A student club poster at Glenbrook South High School in Glenview, Ill., that took a jab at China has reportedly sparked outrage among parents and state lawmakers.
A call for conservatives: The poster recruits students to join the school’s chapter of Turning Point USA (TPUSA), a nonprofit that aims to “identify, educate, train and organize students to promote the principles of freedom, free markets and limited government.”
- The poster shows a character from “Among Us,” a multiplayer, social deduction game whose goals include the identification of an “impostor.”
- The character was overlaid with the symbol of a hammer and sickle representing the former Union of Soviet Socialist Republics (USSR).
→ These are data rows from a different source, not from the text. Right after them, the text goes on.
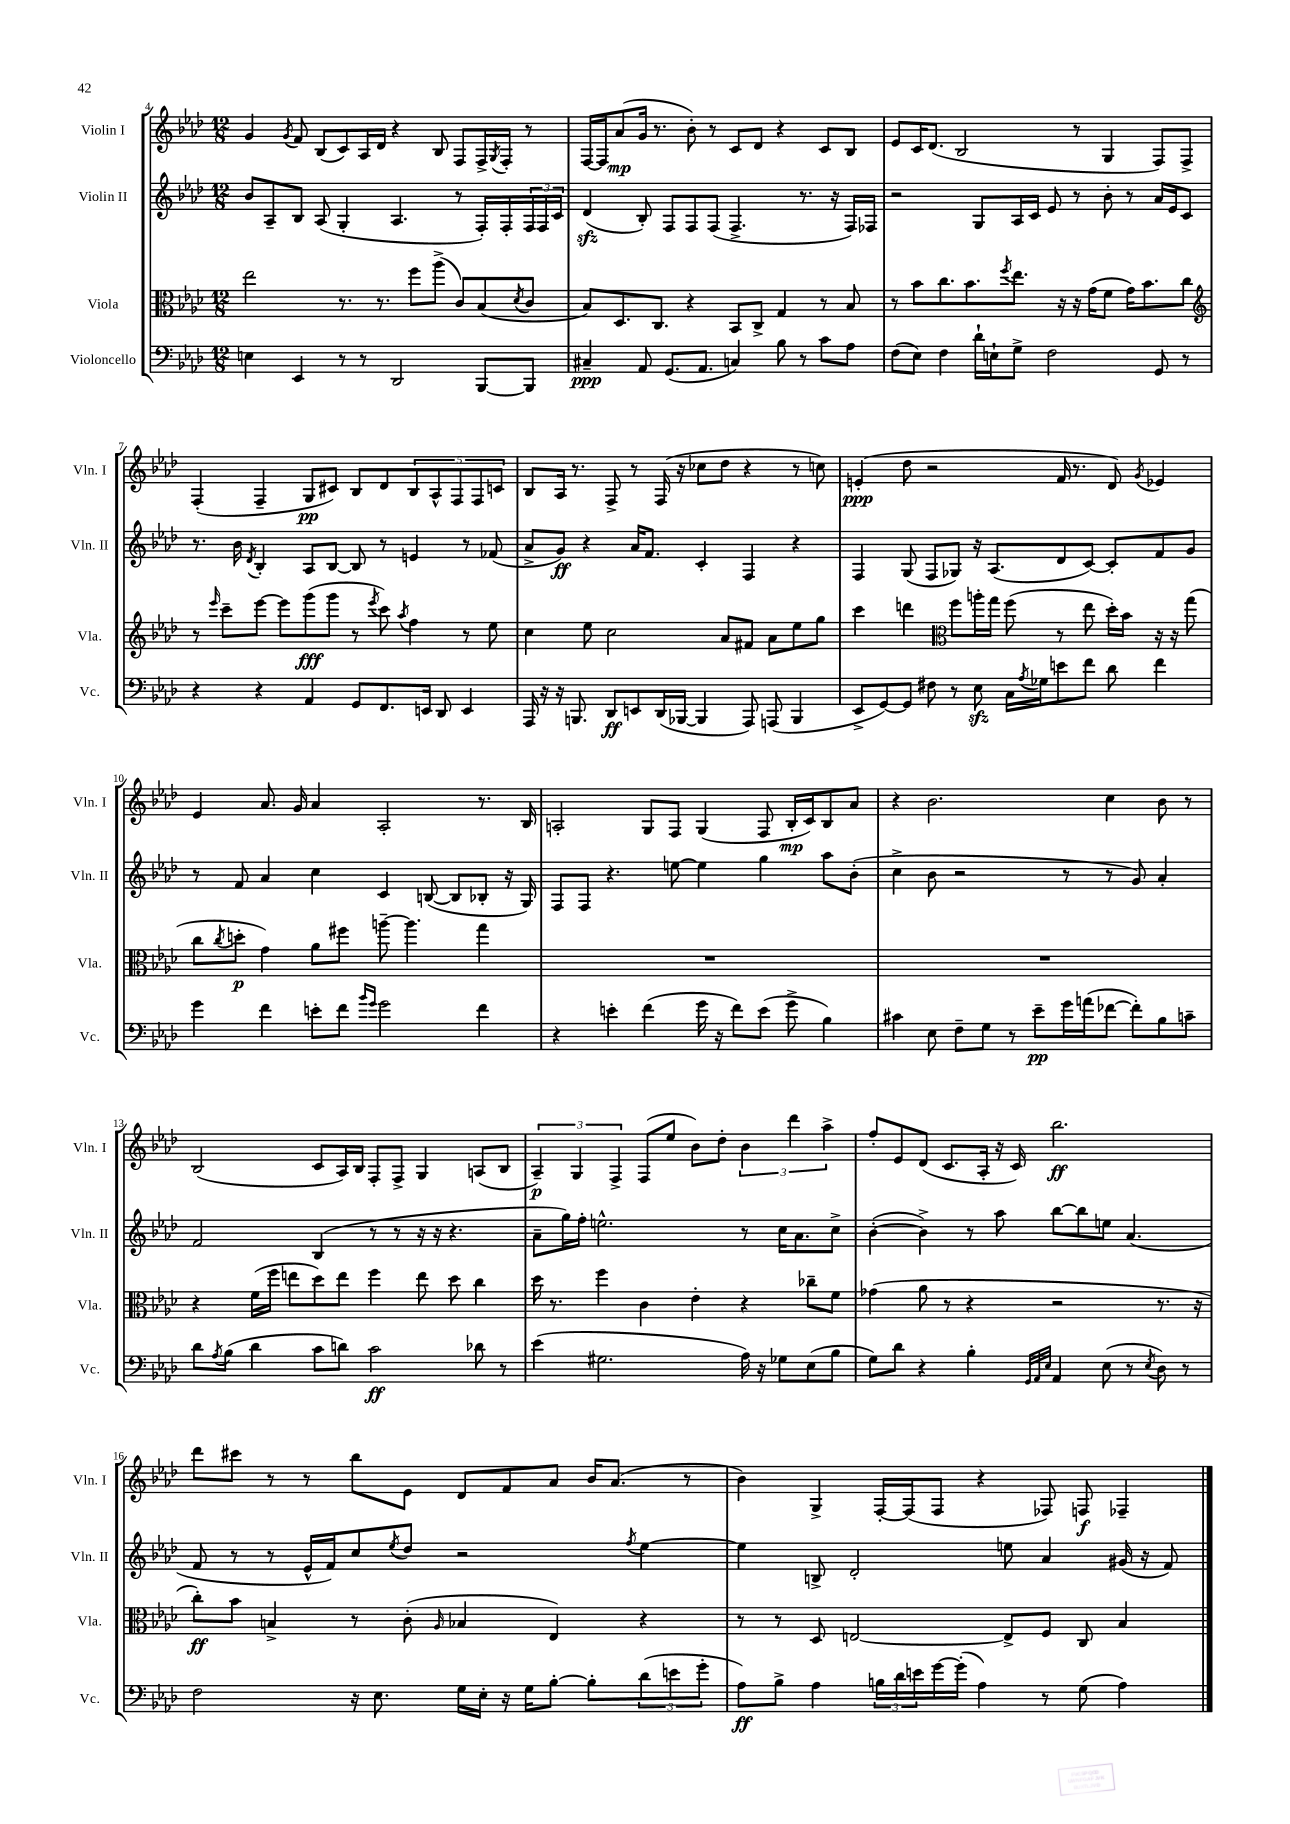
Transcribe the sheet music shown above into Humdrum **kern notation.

**kern	**kern	**kern	**kern
*staff4	*staff3	*staff2	*staff1
*clefF4	*clefC3	*clefG2	*clefG2
*k[b-e-a-d-]	*k[b-e-a-d-]	*k[b-e-a-d-]	*k[b-e-a-d-]
*M12/8	*M12/8	*M12/8	*M12/8
4E	2ee-	8b-	4g
.	.	8A-~	.
.	.	.	8qg
4EE-	.	8B-	8f
.	.	(8A-	(8B-
8r	8.r	4G'	8c)
8r	.	.	16A-
.	8.r	.	16d-
2DD-	.	4.A-	4r
.	8ff	.	.
.	(8aa-^	.	8B-
.	8c)	8r	8F
[8BBB-	(8B-	16F')	16F^
.	.	.	8qG
.	.	16F'	16F'
.	8qd-	.	.
8BBB-]	8c	24F	8r
.	.	24F	.
.	.	24c	.
=	=	=	=
4C#~	8B-)	(4d-	[16F
.	.	.	16F]
.	8.D-	.	(8a-
8AA-	.	8B-')	16g
.	8.C	.	8.r
(8.GG	.	8F	.
.	4r	8F	8b-')
8.AA-	.	.	.
.	.	(8F	8r
4C)	8BB-	4.F^	8c
.	8C^	.	8d-
8B-	4G	.	4r
8r	.	8.r	.
8c	8r	.	8c
.	.	16r	.
8A-	8B-	16F)	8B-
.	.	16F-	.
=	=	=	=
(8F	8r	2r	8e-
8E-)	8b-	.	16c
.	.	.	(8.d-
4F	8.cc	.	.
.	.	.	2B-
.	8.b-	.	.
16d-`	.	8G	.
16E`	.	.	.
.	8qff	.	.
8G^	8.ee-	16A-	.
.	.	16c	.
2F	.	8e-	.
.	16r	.	.
.	16r	8r	8r
.	(16g	.	.
.	8f	8b-'	4G
.	16g)	8r	.
.	8.b-	.	.
8GG	.	16a-	8F)
.	.	16e-	.
8r	8cc	8c	8F^
=	=	=	=
*	*clefG2	*	*
4r	8r	8.r	(4F'
.	16qqeee-	.	.
.	8ccc~	.	.
.	.	16b-	.
.	.	8qd-	.
4r	[8eee-	4B-'	4F~
.	8eee-]	.	.
4AA-	(8ggg	8A-	8G
.	8ggg	[8B-	8c#)
8GG	8r	8B-]	8B-
.	8qeee-	.	.
8.FF	8ccc)	8r	8d-
.	8qaa-	.	.
.	4ff	4e	10B-
16EE	.	.	.
.	.	.	10A-^^
8DD-	.	.	.
.	.	.	10F
4EE	8r	8r	.
.	.	.	10F
.	8ee-	(8f-	.
.	.	.	10c
=	=	=	=
16AAA-	4cc	8a-^	8B-
16r	.	.	.
16r	.	8g)	16A-
8.BBB	.	.	8.r
.	8ee-	4r	.
8DD-	2cc	.	8F^
8EE	.	16a-	8r
.	.	8.f	.
(16DD-	.	.	(16F
[16BBB-	.	.	16r
4BBB-]	.	4c'	8cc-
.	8a-	.	8dd-
8AAA-)	8f#	4F	4r
(8AAA	8a-	.	.
4BBB-	8ee-	4r	8r
.	8gg	.	8cc)
=	=	=	=
8EE-^	4ccc	4F	(4e'
[8GG)	.	.	.
8GG]	4ddd	(8G	8dd-
8F#	.	8F	2r
*	*clefC3	*	*
8r	8ff	8G-)	.
8E-	16aa'	16r	.
.	16gg	(8.A-	.
16C	(8ff	.	.
8qA-	.	.	.
16G-	.	.	.
8e	8r	8d-	16f
.	.	.	8.r
8f	8ee-	[8c)	.
8d-	16dd-')	8c']	8d-)
.	16b-	.	.
.	.	.	8qg
4f	16r	8f	4e-
.	16r	.	.
.	(8gg	8g	.
=	=	=	=
4g	8cc	8r	4e-
.	8qcc	.	.
.	8dd'	8f	.
4f	4g)	4a-	8.a-
.	.	.	16g
8e'	8a-	4cc	4a-
8f	8ff#	.	.
16qqb-	.	.	.
16qqg	.	.	.
2g	[8aa~	4c	2A-'
.	4.aa]	.	.
.	.	([8B	.
.	.	8B]	.
4f	4gg	8B-'	8.r
.	.	16r	.
.	.	16G)	16B-
=	=	=	=
4r	1.r	8F	2A'
.	.	8F	.
4e'	.	4.r	.
(4f	.	.	8G
.	.	[8ee	8F
16g	.	4ee]	(4G
16r	.	.	.
8f)	.	.	.
(8e	.	4gg	8F
8g^	.	.	16B-'
.	.	.	16c)
4B-)	.	8aa-	8B-
.	.	(8b-'	8a-
=	=	=	=
4c#	1.r	4cc^	4r
8E-	.	8b-	2.b-
8F~	.	2r	.
8G	.	.	.
8r	.	.	.
8e-~	.	.	.
16g	.	8r	.
(16a	.	.	.
[8f-	.	8r	4cc
8f-'])	.	8g)	.
8B-	.	4a-'	8b-
8c~	.	.	8r
=	=	=	=
8d-	4r	2f	(2B-
8qA-	.	.	.
(8B-	.	.	.
4d-	(16f	.	.
.	16ff	.	.
.	8ee	.	.
8c	8dd-)	(4B-	8c
8d)	8ee	.	16A-)
.	.	.	16B-
2c	4ff	8r	8F'
.	.	8r	8F^
.	8ee	16r	4G
.	.	16r	.
.	8dd-	4.r	.
8d-	4cc	.	(8A
8r	.	.	8B-
=	=	=	=
(4e-	16dd-	8a-~	6A-~)
.	8.r	.	.
.	.	16gg)	.
.	.	.	6G
.	.	16ff'	.
2.G#	4ff	2.ee^^	.
.	.	.	6F^
.	4c	.	(8F
.	.	.	8ee-
.	4e-'	.	8b-)
.	.	.	8dd-'
16A-)	4r	8r	6b-
16r	.	.	.
8G-	.	16cc	.
.	.	.	6ddd-
.	.	8.a-	.
(8E-	8cc-~	.	.
.	.	.	6aa-^
8B-	8f	8cc^	.
=	=	=	=
8G)	(4g-	([4b-'	8ff'
8d-	.	.	8e-
4r	8a-	4b-^])	(8d-
.	8r	.	8.c
4B-'	4r	8r	.
.	.	.	16A-'
.	.	8aa-	16r
.	.	.	16c)
32qqGG	.	.	.
32qqAA-	.	.	.
32qqE-	.	.	.
4AA-	2r	[8bb-	2.bb-
.	.	8bb-]	.
(8E-	.	8ee	.
8r	.	(4.a-	.
8qE-	.	.	.
8D-)	8.r	.	.
8r	.	.	.
.	16r	.	.
=	=	=	=
2F	8cc')	8f	8ddd-
.	8b-	8r	8ccc#
.	4B^	8r	8r
.	.	16e-^^	8r
.	.	16f)	.
16r	8r	8cc	8bb-
8.E-	.	.	.
.	.	8qee-	.
.	(8c'	8dd-	8e-
.	16qqA-	.	.
16G	4B-	2r	8d-
16E-'	.	.	.
16r	.	.	8f
16G	.	.	.
[8B-'	4E-)	.	8a-
8B-']	.	.	16b-
.	.	.	(8.a-
.	.	8qff	.
(12d-	4r	[4ee-	.
12e	.	.	.
.	.	.	8r
12g'	.	.	.
=	=	=	=
8A-)	8r	4ee-]	4b-)
8B-^	8r	.	.
4A-	8D-	8B^	4G^
.	[2E	2d-'	.
24B	.	.	[16F'
24d-	.	.	.
.	.	.	(16F]
24e	.	.	.
[16g	.	.	8F
(16g']	.	.	.
4A-)	.	.	4r
.	8E^]	8ee	.
8r	8F	4a-	8F-)
(8G	8C	.	8F
4A-)	4B-	(16g#	4F-~
.	.	16r	.
.	.	8f)	.
==	==	==	==
*-	*-	*-	*-
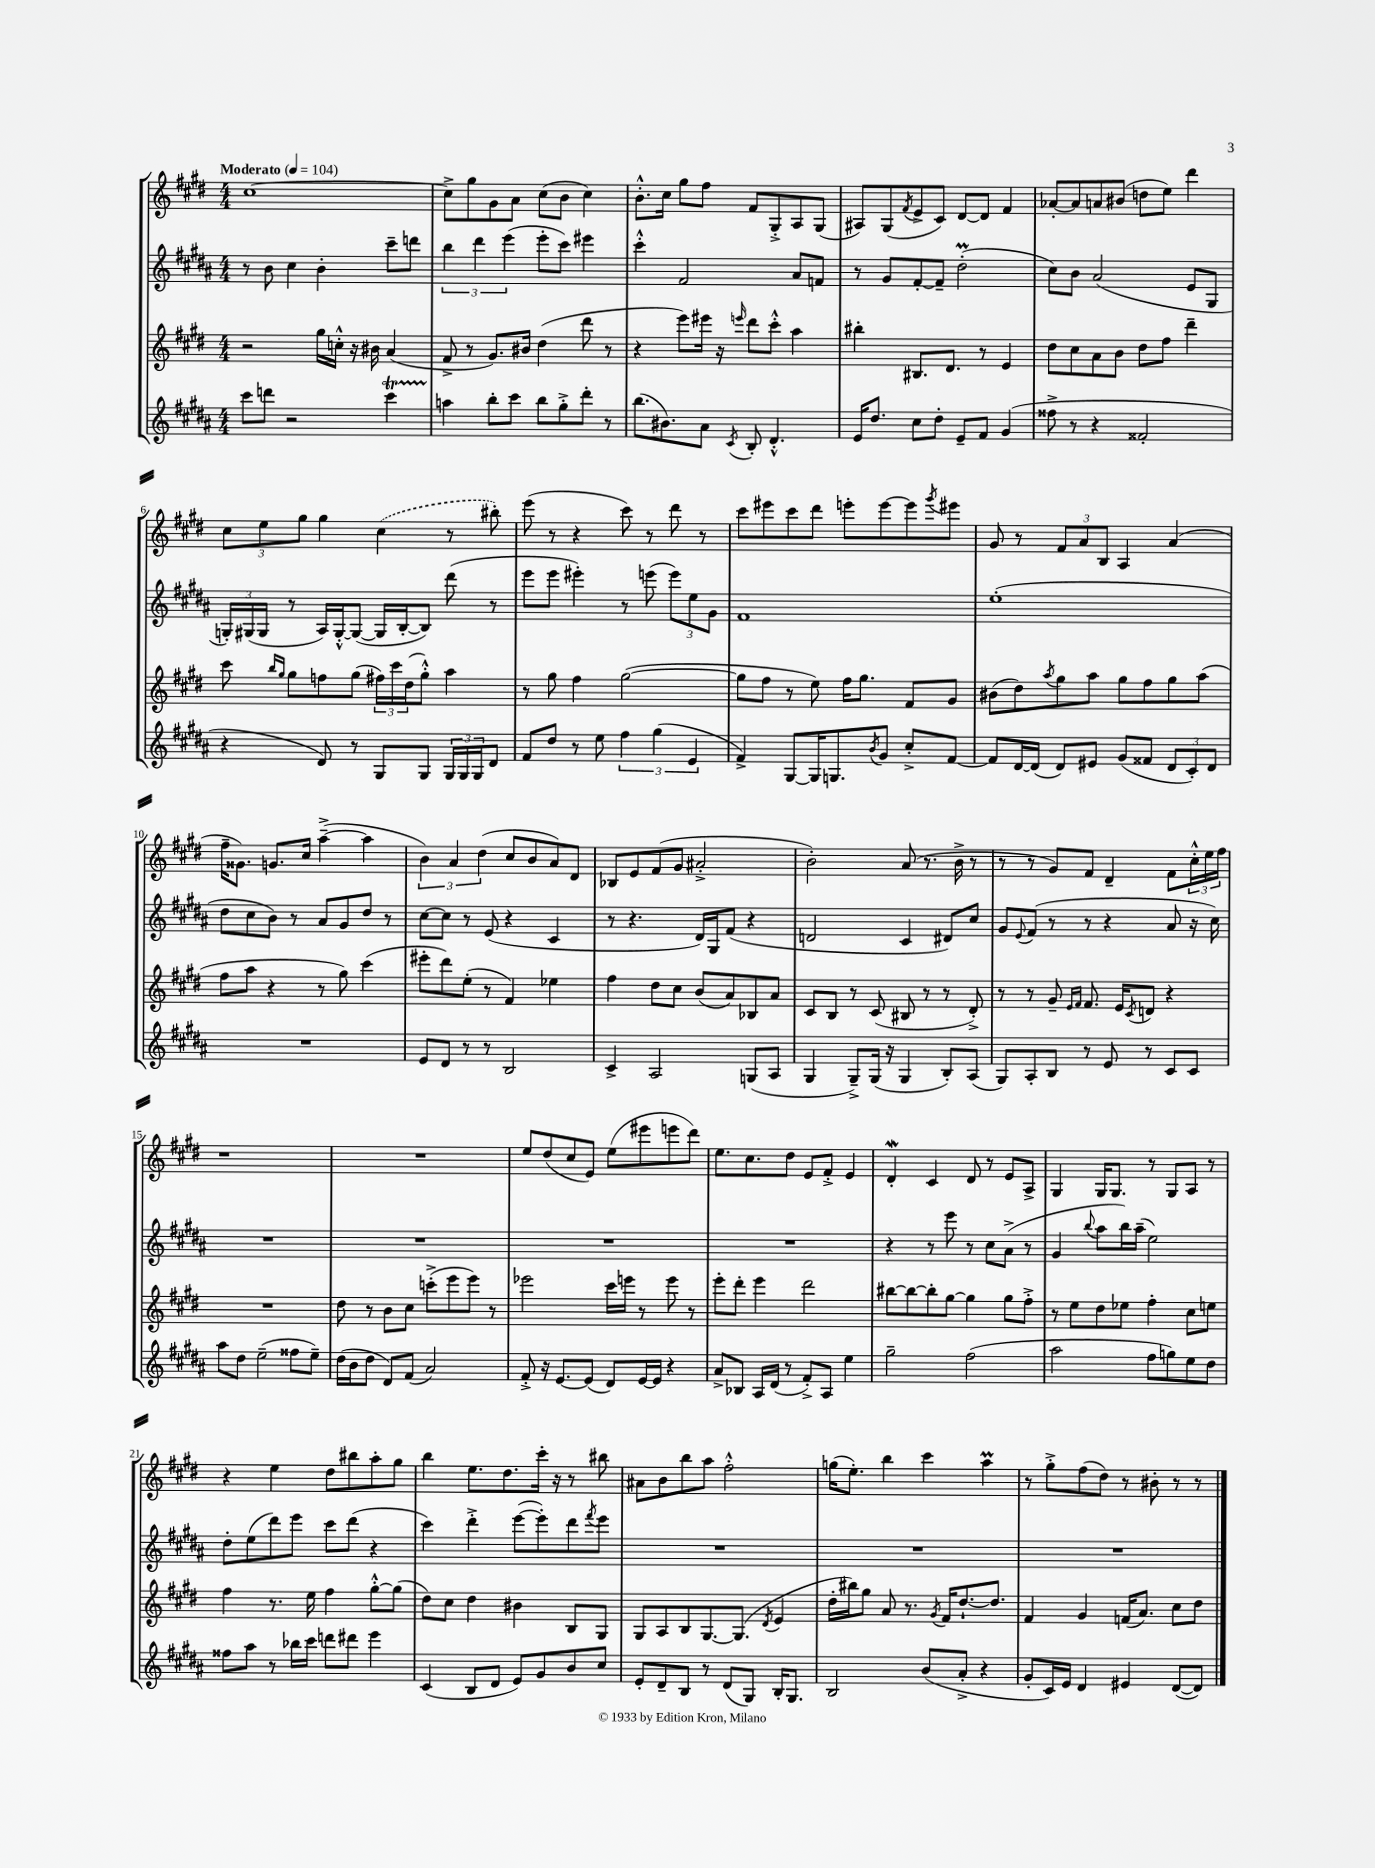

- Below the character are the words “China Kinda Sus,” the last word being a colloquial short for “suspicious.”
- A stamp on a circulating image of the poster says it was “Approved by the Assistant Principal (for) Student Activities.”
One of my friends found this at her kid’s high school. Approved by the assistant principal no less.
— Wesley Chu (@wes_chu) May 7, 2021
Accused of racism: An unidentified Facebook user who shared the image of the poster called it “blatantly racist” and wrote that students and parents had expressed concerns to the school administration, according to the Daily Herald.
- The poster prompted a response from Democratic state legislators, Rep. Jennifer Gong-Gershowitz and Sen. Laura Fine, who met with Glenbrook High Schools District 225 Superintendent Dr. Charles Johns to discuss the “anti-Asian material.”
- “The clear intent was to stoke xenophobic anti-Asian (sentiment),” said Gong-Gershowitz, who is Chinese American and has a child attending the school, according to Journal & Topics.
- Johns reportedly agreed to apologize to students and families “harmed” by the poster and vowed to update school policies on posting content within its premises.
- A group called Stop Asian Hate GBS launched a change.org petition demanding a public apology from the school administration, as well as TPUSA, for the communities affected by the poster.
In the 2019-2020 school year, white (1,936) and Asian (557) students were the majority at Glenbrook South, according to the National Center for Education Statistics.